13. Final Provisions
13.1 TURCK processes all personal data provided by the Customer in connection with the Purchase Agreement in compliance with applicable data-protection law (and as further set out in the documents referenced in Part B.).
13.2 Legal relations between TURCK and the Customer are always assessed according to the provisions of the TURCK GTC of Sale and Delivery valid at the time the relevant Purchase agreement is concluded.
13.3 The Customer has been duly acquainted with these TURCK GTC of Sale and Delivery, agrees with them, and confirms such agreement by placing an order for the Goods and accepting the Order Confirmation.
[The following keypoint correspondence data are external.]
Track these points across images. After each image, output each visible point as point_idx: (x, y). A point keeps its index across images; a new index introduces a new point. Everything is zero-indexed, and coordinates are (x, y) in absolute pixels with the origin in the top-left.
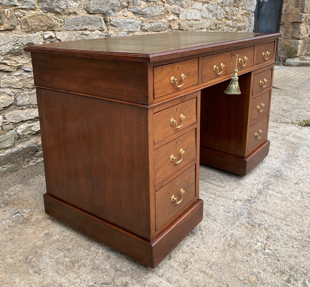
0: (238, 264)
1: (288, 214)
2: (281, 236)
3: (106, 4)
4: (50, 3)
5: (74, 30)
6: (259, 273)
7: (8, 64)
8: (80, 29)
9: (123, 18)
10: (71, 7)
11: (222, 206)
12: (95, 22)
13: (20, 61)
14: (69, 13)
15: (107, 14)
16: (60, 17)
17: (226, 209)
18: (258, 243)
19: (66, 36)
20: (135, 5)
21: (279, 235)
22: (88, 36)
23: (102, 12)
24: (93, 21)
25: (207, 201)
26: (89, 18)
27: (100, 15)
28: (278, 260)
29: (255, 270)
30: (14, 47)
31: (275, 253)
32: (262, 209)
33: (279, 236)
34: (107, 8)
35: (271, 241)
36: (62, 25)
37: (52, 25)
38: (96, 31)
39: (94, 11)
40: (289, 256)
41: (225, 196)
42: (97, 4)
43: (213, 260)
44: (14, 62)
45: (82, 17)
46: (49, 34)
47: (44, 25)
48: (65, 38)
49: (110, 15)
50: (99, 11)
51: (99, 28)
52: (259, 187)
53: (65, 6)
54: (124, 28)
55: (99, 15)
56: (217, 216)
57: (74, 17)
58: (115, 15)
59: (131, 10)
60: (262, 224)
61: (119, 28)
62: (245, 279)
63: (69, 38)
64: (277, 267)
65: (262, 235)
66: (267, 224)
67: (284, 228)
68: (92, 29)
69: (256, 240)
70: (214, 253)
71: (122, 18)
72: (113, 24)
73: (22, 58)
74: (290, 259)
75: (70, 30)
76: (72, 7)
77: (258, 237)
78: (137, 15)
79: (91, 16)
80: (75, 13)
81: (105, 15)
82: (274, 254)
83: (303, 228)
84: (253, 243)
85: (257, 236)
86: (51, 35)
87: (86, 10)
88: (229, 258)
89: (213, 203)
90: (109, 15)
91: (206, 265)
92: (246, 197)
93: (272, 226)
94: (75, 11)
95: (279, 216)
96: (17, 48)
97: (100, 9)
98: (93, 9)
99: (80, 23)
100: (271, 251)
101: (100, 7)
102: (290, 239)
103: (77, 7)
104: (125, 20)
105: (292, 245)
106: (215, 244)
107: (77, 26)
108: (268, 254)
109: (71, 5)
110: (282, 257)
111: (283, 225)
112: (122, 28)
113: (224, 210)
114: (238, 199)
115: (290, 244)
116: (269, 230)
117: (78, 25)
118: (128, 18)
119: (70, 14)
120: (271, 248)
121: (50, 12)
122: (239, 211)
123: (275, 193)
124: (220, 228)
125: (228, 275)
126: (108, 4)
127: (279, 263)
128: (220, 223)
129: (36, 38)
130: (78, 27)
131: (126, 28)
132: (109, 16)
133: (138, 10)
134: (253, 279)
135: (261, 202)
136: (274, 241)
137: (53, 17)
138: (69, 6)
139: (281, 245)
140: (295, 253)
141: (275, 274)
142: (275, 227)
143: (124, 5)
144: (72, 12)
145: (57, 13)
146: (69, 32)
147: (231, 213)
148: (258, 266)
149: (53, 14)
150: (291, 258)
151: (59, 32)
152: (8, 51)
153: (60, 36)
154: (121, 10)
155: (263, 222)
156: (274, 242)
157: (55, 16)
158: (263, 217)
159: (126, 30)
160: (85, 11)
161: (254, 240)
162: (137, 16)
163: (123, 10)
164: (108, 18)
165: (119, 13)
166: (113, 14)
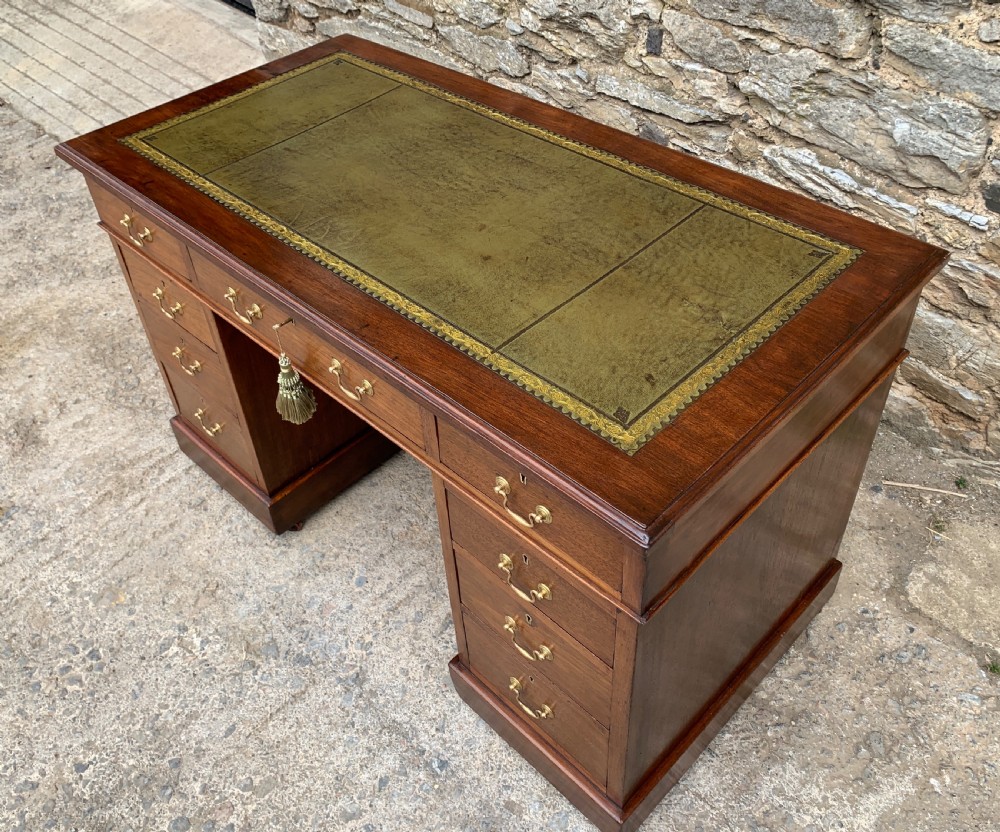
0: (163, 585)
1: (273, 757)
2: (203, 698)
5: (721, 21)
6: (131, 613)
7: (554, 43)
8: (741, 23)
9: (972, 43)
11: (351, 607)
13: (577, 47)
15: (879, 2)
17: (334, 611)
18: (200, 639)
19: (691, 29)
21: (207, 694)
22: (769, 57)
24: (799, 13)
25: (379, 579)
27: (839, 1)
28: (143, 658)
29: (138, 608)
30: (561, 10)
31: (161, 660)
32: (313, 697)
33: (203, 693)
35: (197, 669)
38: (802, 52)
40: (143, 683)
41: (390, 625)
43: (189, 547)
44: (566, 44)
46: (645, 8)
48: (686, 33)
49: (898, 10)
51: (817, 43)
52: (424, 737)
54: (967, 88)
56: (312, 584)
58: (925, 18)
60: (255, 673)
61: (933, 74)
62: (128, 586)
63: (697, 40)
64: (129, 649)
65: (221, 659)
66: (251, 683)
67: (222, 717)
68: (791, 39)
69: (211, 638)
70: (206, 554)
71: (965, 41)
72: (894, 49)
73: (581, 41)
74: (135, 682)
75: (706, 15)
77: (217, 647)
81: (872, 5)
82: (159, 657)
83: (208, 763)
84: (205, 629)
85: (222, 648)
86: (648, 10)
88: (185, 574)
89: (368, 590)
90: (890, 10)
91: (183, 536)
92: (375, 678)
93: (240, 692)
95: (271, 729)
96: (567, 14)
100: (171, 655)
102: (186, 712)
104: (975, 56)
105: (170, 708)
106: (228, 561)
107: (732, 11)
108: (165, 647)
110: (147, 670)
111: (235, 719)
112: (956, 82)
113: (334, 608)
114: (371, 653)
115: (174, 705)
116: (230, 678)
117: (732, 8)
120: (178, 660)
122: (319, 639)
123: (381, 772)
124: (269, 580)
125: (148, 562)
127: (135, 655)
128: (287, 584)
129: (608, 7)
130: (736, 15)
131: (980, 92)
132: (889, 14)
134: (123, 599)
135: (343, 709)
136: (195, 675)
139: (178, 683)
140: (144, 700)
141: (119, 640)
142: (233, 696)
146: (702, 21)
147: (318, 619)
148: (146, 617)
150: (137, 684)
151: (673, 12)
152: (547, 14)
153: (674, 23)
154: (977, 7)
155: (262, 678)
156: (192, 672)
158: (279, 684)
159: (972, 96)
161: (210, 635)
164: (887, 20)
165: (963, 17)
166: (914, 11)
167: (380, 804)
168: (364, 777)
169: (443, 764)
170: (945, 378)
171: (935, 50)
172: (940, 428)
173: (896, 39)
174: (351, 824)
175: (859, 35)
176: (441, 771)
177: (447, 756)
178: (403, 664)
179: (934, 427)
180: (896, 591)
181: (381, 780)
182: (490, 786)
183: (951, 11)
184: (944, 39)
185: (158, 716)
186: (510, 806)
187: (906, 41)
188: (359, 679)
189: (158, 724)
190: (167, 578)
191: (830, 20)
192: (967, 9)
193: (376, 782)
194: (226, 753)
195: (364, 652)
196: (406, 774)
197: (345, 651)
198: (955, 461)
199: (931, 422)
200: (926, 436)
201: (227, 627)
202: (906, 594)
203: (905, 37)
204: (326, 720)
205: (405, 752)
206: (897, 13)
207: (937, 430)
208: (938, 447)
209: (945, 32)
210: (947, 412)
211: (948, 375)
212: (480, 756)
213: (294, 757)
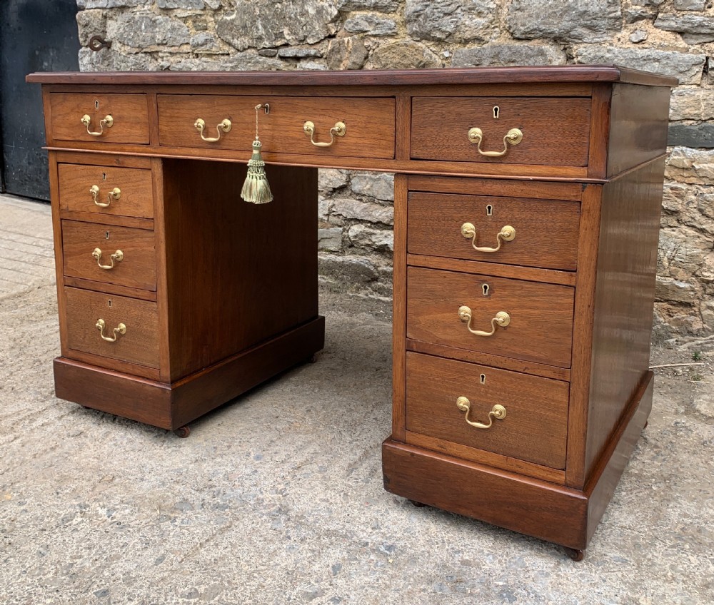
0: (54, 483)
1: (214, 570)
3: (561, 15)
4: (422, 23)
9: (628, 46)
10: (467, 29)
11: (256, 471)
12: (527, 58)
14: (465, 40)
15: (569, 37)
16: (446, 47)
18: (106, 509)
20: (681, 10)
21: (125, 541)
23: (549, 33)
25: (276, 453)
26: (510, 48)
27: (546, 41)
29: (29, 500)
31: (65, 528)
32: (241, 527)
34: (566, 23)
36: (446, 64)
37: (422, 63)
39: (525, 33)
42: (538, 17)
45: (493, 47)
47: (409, 62)
49: (581, 39)
50: (541, 31)
52: (362, 535)
53: (453, 26)
55: (540, 41)
56: (211, 464)
57: (475, 47)
58: (598, 39)
59: (666, 24)
60: (174, 521)
66: (172, 528)
69: (117, 507)
70: (96, 460)
71: (624, 46)
72: (583, 61)
76: (470, 27)
77: (126, 512)
78: (694, 37)
79: (517, 44)
80: (478, 40)
81: (564, 41)
82: (62, 526)
83: (142, 586)
84: (109, 502)
85: (132, 511)
87: (508, 31)
89: (268, 460)
90: (576, 41)
92: (298, 507)
93: (162, 534)
94: (477, 35)
95: (204, 552)
97: (543, 27)
98: (522, 28)
99: (484, 59)
100: (75, 523)
101: (544, 23)
103: (481, 27)
104: (632, 52)
105: (85, 557)
108: (67, 519)
109: (467, 23)
110: (51, 536)
113: (239, 474)
114: (287, 494)
117: (478, 63)
118: (646, 46)
119: (467, 41)
120: (85, 525)
121: (426, 39)
122: (232, 492)
123: (331, 561)
124: (167, 467)
126: (570, 15)
128: (186, 467)
132: (576, 43)
133: (692, 23)
134: (10, 497)
135: (275, 530)
136: (107, 532)
137: (431, 48)
138: (463, 26)
139: (89, 539)
141: (11, 524)
142: (155, 538)
143: (630, 13)
144: (469, 37)
145: (439, 41)
147: (226, 482)
148: (39, 505)
149: (432, 43)
154: (625, 27)
155: (182, 523)
156: (103, 531)
157: (437, 46)
158: (202, 524)
160: (508, 35)
162: (692, 41)
163: (632, 27)
164: (575, 47)
165: (619, 35)
166: (591, 37)
167: (340, 582)
168: (316, 567)
169: (390, 548)
170: (663, 278)
171: (608, 55)
172: (669, 322)
173: (585, 54)
174: (316, 601)
175: (560, 60)
176: (390, 552)
177: (390, 543)
178: (322, 496)
179: (665, 322)
180: (690, 410)
181: (333, 567)
182: (440, 554)
183: (612, 33)
184: (611, 48)
185: (72, 565)
186: (464, 563)
187: (590, 54)
188: (283, 510)
189: (74, 569)
190: (56, 477)
191: (542, 53)
192: (619, 30)
193: (330, 568)
194: (161, 576)
195: (281, 496)
196: (356, 559)
197: (261, 496)
198: (685, 345)
199: (662, 319)
200: (662, 332)
201: (133, 498)
202: (698, 411)
203: (589, 52)
204: (262, 539)
205: (350, 545)
206: (580, 41)
207: (667, 324)
208: (672, 338)
209: (611, 44)
210: (671, 307)
211: (665, 276)
212: (421, 538)
213: (237, 567)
13.4 TURCK may unilaterally set off or assign any of its claims against any claims of the Customer (including claims for a refund of the purchase price). The Customer may not set off or assign any of its claims without TURCK’s prior written consent, except where non-excludable by mandatory law.
13.5 These TURCK GTC of Sale and Delivery are issued in Czech and English. In case of any discrepancy or ambiguity, the Czech version prevails; the English version is for convenience only.
13.6 These TURCK GTC of Sale and Delivery are valid and effective from 1st of November 2025 and supersede the previous wording of the TURCK GTC of Sale and Delivery.